Satisfacer necesidades, pero… ¿qué necesidades?

Generalmente, en Marketing se asume que una organización de éxito es una organización orientada al consumidor. Dicho de otro modo, si la empresa quiere vender deberá hacerlo satisfaciendo las necesidades de sus clientes. Se da por supuesto que la relación con el consumidor es crucial para la supervivencia y prosperidad de la empresa. Sin embargo, no está tan claro qué se quiere decir con “satisfacer necesidades”, ya que ello puede hacerse con perspectivas diferentes. Dejando a un lado el escurridizo asunto de si se pueden o no crear necesidades, en lo que sigue pretendemos hacer reflexionar al lector sobre cuestiones como las siguientes: ¿qué tipo de necesidades debe satisfacer la empresa?, ¿de dónde se parte para decidir qué necesidades satisfacer?, ¿satisfacer las necesidades de quién?

En Marketing se aconseja partir de las necesidades de nuestros clientes para diseñar la mejor estrategia que las satisfaga. Es habitual escuchar cosas como “analice a sus clientes, descubra sus necesidades y haga por satisfacerlas”. Pero si bien una orientación al cliente es una base lógica para planificar beneficios en una economía de soberanía del consumidor, existe el riesgo de llegar a una situación de  “tiranía” del mercado, donde la empresa se viera obligada a satisfacer cualquier capricho del cliente, poniendo incluso en peligro su propia supervivencia.

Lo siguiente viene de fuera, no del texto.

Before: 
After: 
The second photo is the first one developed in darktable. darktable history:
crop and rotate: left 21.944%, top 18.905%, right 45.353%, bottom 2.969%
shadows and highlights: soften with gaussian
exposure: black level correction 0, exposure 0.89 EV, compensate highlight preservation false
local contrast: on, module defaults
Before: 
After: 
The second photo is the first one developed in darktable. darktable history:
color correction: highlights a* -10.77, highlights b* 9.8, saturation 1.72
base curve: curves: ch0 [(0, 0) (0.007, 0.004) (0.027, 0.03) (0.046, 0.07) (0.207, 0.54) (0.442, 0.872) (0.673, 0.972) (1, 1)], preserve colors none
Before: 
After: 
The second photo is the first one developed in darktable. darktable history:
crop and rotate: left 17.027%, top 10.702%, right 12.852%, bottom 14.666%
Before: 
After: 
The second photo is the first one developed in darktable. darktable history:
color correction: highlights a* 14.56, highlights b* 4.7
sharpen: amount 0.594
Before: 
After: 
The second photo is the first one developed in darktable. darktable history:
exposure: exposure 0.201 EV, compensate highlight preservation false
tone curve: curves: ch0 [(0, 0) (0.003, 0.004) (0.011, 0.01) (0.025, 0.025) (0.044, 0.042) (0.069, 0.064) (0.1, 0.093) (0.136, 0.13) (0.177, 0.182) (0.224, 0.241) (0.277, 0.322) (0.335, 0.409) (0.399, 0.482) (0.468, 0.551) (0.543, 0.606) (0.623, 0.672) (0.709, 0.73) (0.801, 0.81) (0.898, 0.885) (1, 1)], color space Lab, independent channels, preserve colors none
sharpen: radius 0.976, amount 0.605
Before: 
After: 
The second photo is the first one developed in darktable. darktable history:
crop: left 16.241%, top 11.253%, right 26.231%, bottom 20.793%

Desde otro punto de vista, basarse solamente en las necesidades reconocidas por los clientes puede ahogar la innovación, lo que al final se vuelve en contra de la organización. El cliente puede saber lo que quiere, pero lo hace solo en términos de productos, procesos y precios existentes, no resultando una buena fuente de inspiración para la innovación empresarial. Y, sin embargo, la empresa puede conocer mejor que ellos mismos las necesidades de sus clientes y estar en disposición de adelantarse a problemas o necesidades latentes.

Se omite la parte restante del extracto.